For some here, technologies such as Instant Messaging are a relatively recent novelty, the latest addition to a string of new technologies that have been steadily marching across our desks for over 20 years. For others, the idea of a world without IM, without the World Wide Web, without cell phones is unimaginable. A major digital divide is forming between current teens and their parents, with current teenagers not knowing a world before the Internet, before word processing and instant global communication. Adults, for whom items like IM are a relatively new fad, often have trouble understanding teens dependence on technology, their surgical attachment to cell phones, and a compulsive need to check email every few minutes.
Someone who is 16 today was born in 1990, two years before the World Wide Web came about, but a full 6 years after the launch of the modern Personal Computer (the Apple Macintosh in 1984). So for all of their life as far back as they can remember they've had the Internet, it's just something that's always been there.

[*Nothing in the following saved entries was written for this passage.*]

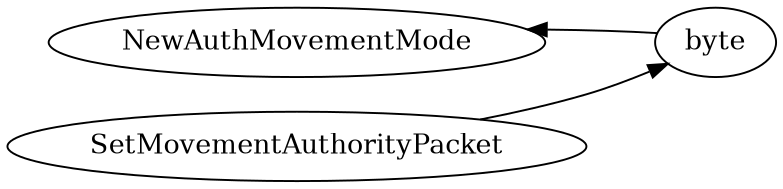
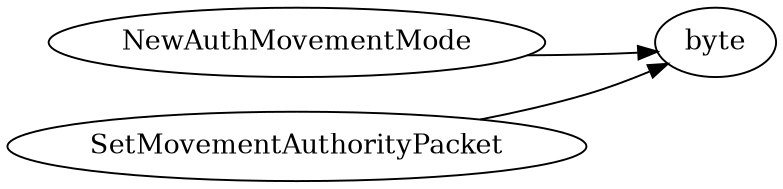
  digraph {
    rankdir=LR
    n1 [label=byte]
    n2 [label=SetMovementAuthorityPacket]
    n3 [label=NewAuthMovementMode]
    subgraph sub_1 {
      rank=max
      n1
    }
    n2 -> n1
-   n1 -> n3
+   n3 -> n1
  }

CNN talks about a recent poll conducted by the Associated Press regarding the difference in attitudes and Instant Messenger user between teens and adults. The results?
- Almost 3/4 of all adults who use IM still communicate via email more often.
- Almost 3/4 of all teens use IM more than email to communicate.
- Teens (30%) are almost twice as likely as adults (17%) to say they can't imagine life without IM
Of course, the story mentions that age doesn't mean you don't "get it" or aren't "hip to the things kids these days dig" and that many adults are embracing new technology and getting hooked.